Tree of Life III and Tree of Life IV. Ono Gallery, Tokyo 2005

 

Tree of Life III

 

Tree of Life III is an installation sculpture that I created remembering my former patients whom I cared for over many years working in hospitals as a nurse in New York. Through the details of my work, which took a very long period over many months; which by the way was important for me to take time to make; I wanted the spirits of my now-mostly-passed-away patients to shine through the shimmering beads and possibly through the colorful and delicate medical paraphernalia that I collected for years while on the job. There are materials like small plastic caps and connection pieces from various medicine bottles, intravenous sets, and injection needles. The process of their imagined life journey is illuminated by pages of text that I wrapped around certain branches of the tree-formed sculpture.

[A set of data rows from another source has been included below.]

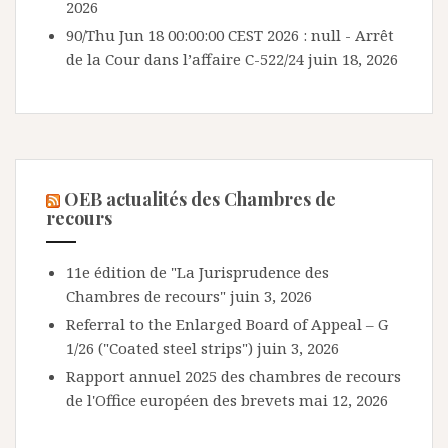
2026
90/Thu Jun 18 00:00:00 CEST 2026 : null - Arrêt
de la Cour dans l’affaire C-522/24
juin 18, 2026
OEB actualités des Chambres de
recours
11e édition de "La Jurisprudence des
Chambres de recours"
juin 3, 2026
Referral to the Enlarged Board of Appeal – G
1/26 ("Coated steel strips")
juin 3, 2026
Rapport annuel 2025 des chambres de recours
de l'Office européen des brevets
mai 12, 2026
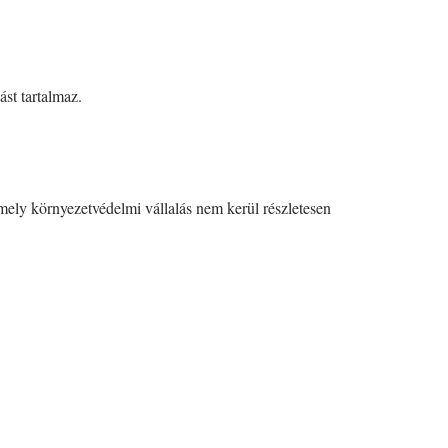
st tartalmaz.
mely környezetvédelmi vállalás nem kerül részletesen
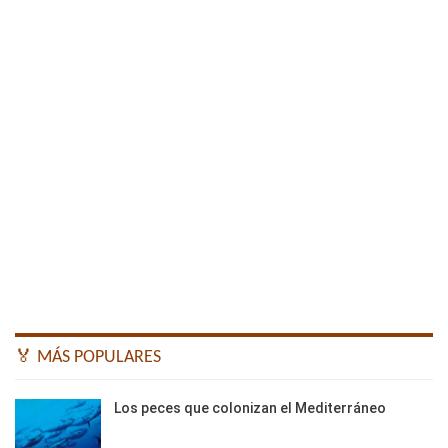
🏅 MÁS POPULARES
Los peces que colonizan el Mediterráneo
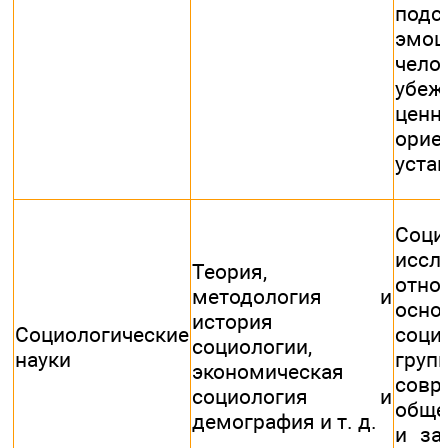
подс
эмо
чел
убеж
ценн
ори
уста
Соци
иссл
Теория,
отно
методология и
осно
история
Социологические
соци
социологии,
науки
груп
экономическая
совр
социология и
обще
демография и т. д.
и за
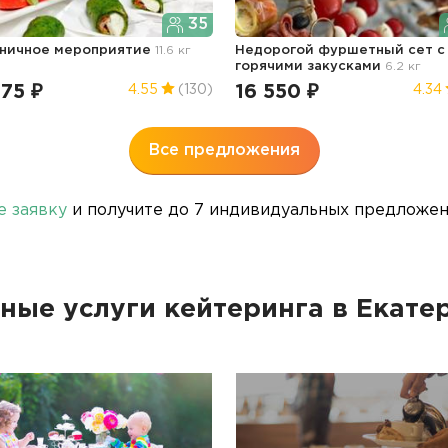
35
ничное мероприятие
11.6 кг
Недорогой фуршетный сет с
горячими закусками
6.2 кг
75 ₽
16 550 ₽
4.55
(130)
4.34
Все предложения
е заявку
и получите до 7 индивидуальных предложени
ные услуги кейтеринга в Екате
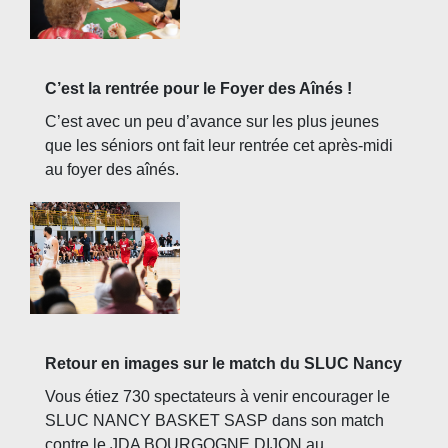
C’est la rentrée pour le Foyer des Aînés !
C’est avec un peu d’avance sur les plus jeunes
que les séniors ont fait leur rentrée cet après-midi
au foyer des aînés.
Retour en images sur le match du SLUC Nancy
Vous étiez 730 spectateurs à venir encourager le
SLUC NANCY BASKET SASP dans son match
contre le JDA BOURGOGNE DIJON au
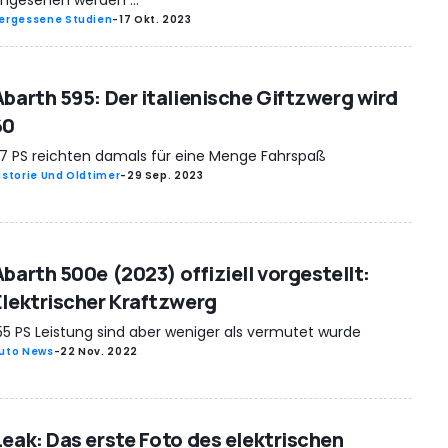
ergessene Studien
-
17 Okt. 2023
Abarth 595: Der italienische Giftzwerg wird
60
7 PS reichten damals für eine Menge Fahrspaß
istorie Und Oldtimer
-
29 Sep. 2023
Abarth 500e (2023) offiziell vorgestellt:
Elektrischer Kraftzwerg
55 PS Leistung sind aber weniger als vermutet wurde
uto News
-
22 Nov. 2022
Leak: Das erste Foto des elektrischen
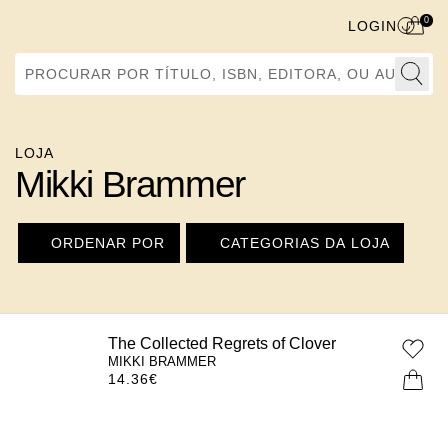
0
LOGIN
Procurar por Título, ISBN, Editora, ou Autor
LOJA
Mikki Brammer
ORDENAR POR
CATEGORIAS DA LOJA
The Collected Regrets of Clover
MIKKI BRAMMER
14.36
€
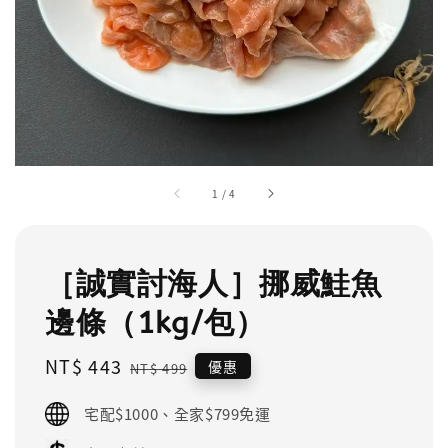
1
/
4
［誠實討海人］挪威鮭魚
邊條（1kg/包）
Sale
NT$ 443
Regular
優惠
NT$ 499
price
price
宅配$1000、全家$799免運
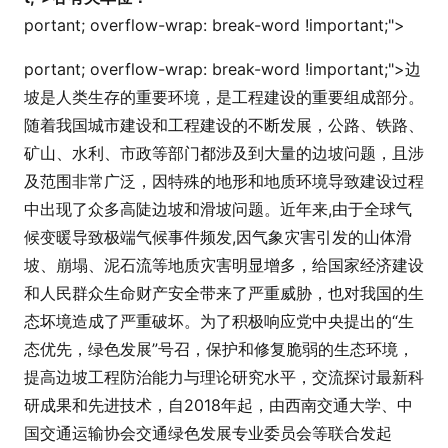
portant; overflow-wrap: break-word !i
mportant;">
portant; overflow-wrap: break-word !i
mportant;">
边
坡是人类生存的重要环境，是工程建设的重要组成部分。
随着我国城市建设和工程建设的不断发展，公路、铁路、
矿山、水利、市政等部门都涉及到大量的边坡问题，且涉
及范围非常广泛，因特殊的地形和地质环境导致建设过程
中出现了众多高陡边坡和滑坡问题。近年来,由于全球气
候变暖导致极端气候事件频发,因气象灾害引发的山体滑
坡、崩塌、泥石流等地质灾害明显增多，给国家经济建设
和人民群众生命财产安全带来了严重威胁，也对我国的生
态坏境造成了严重破坏。为了积极响应党中央提出的“生
态优先，绿色发展”号召，保护和修复脆弱的生态环境，
提高边坡工程防治能力与理论研究水平，交流探讨最新科
研成果和先进技术，自2018年起，由西南交通大学、中
国交通运输协会交通绿色发展专业委员会等联合发起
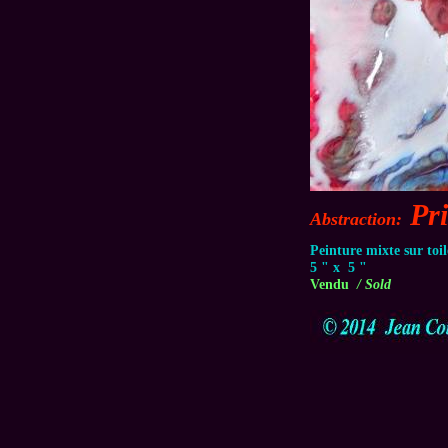
Pri
Abstraction:
Peinture mixte sur toi
5 " x 5 "
Vendu
/ Sold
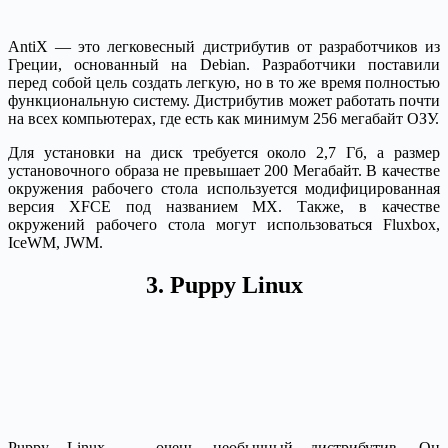
AntiX — это легковесный дистрибутив от разработчиков из
Греции, основанный на Debian. Разработчики поставили
перед собой цель создать легкую, но в то же время полностью
функциональную систему. Дистрибутив может работать почти
на всех компьютерах, где есть как минимум 256 мегабайт ОЗУ.
Для установки на диск требуется около 2,7 Гб, а размер
установочного образа не превышает 200 Мегабайт. В качестве
окружения рабочего стола используется модифицированная
версия XFCE под названием MX. Также, в качестве
окружений рабочего стола могут использоваться Fluxbox,
IceWM, JWM.
3. Puppy Linux
Puppy Linux — очень необычный дистрибутив. Он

For one to walk through life, there are bound to be obstacles and issues, including sickness of body, mind and soul. I desire my sculpture to serve as a reference on one level to the lymphatic system as a part of immune system depicted here, which plays a major role in defending and healing of our real physical situations. On another level my work offers a metaphor for the vulnerability that one experiences during the life time as a long journey, and questions how one reaches out for an access for help.

 

 

Tree of Life IV

 

Many of my works are about the process of transformation. While natural processes generally follow repetitious tendencies, there is simultaneously the chaotic or random moment, which is also part of the natural process, from cellular division to the expansion of the universe. My interest in the complexity of life processes stems from my own limited comprehension of the unpredictable.

A few years ago I traveled to Jerusalem and encountered a huge and ancient olive tree with twisted and knotted branches, which obviously gave evidence of the severity of its natural conditions and persistence in the face of mortality. Then this wooden sculptural installation was born as an abstract form of an organically rooting and branching tree.

It was important for me to give this sculpture the sense of a circulating and intertwining form, as well as its multiple voids, which I cut out of the wood in reference to its natural processes of shedding and recreating of its seeds and leaves. I wanted the sculpture to embody energy in some way and become manifested in the wheel-like form at the nodal point from which the branches stretch out into their space. Like trees, we continue the nurturing process to fulfill our basic necessities and to reach out with our dreams throughout our journey of life.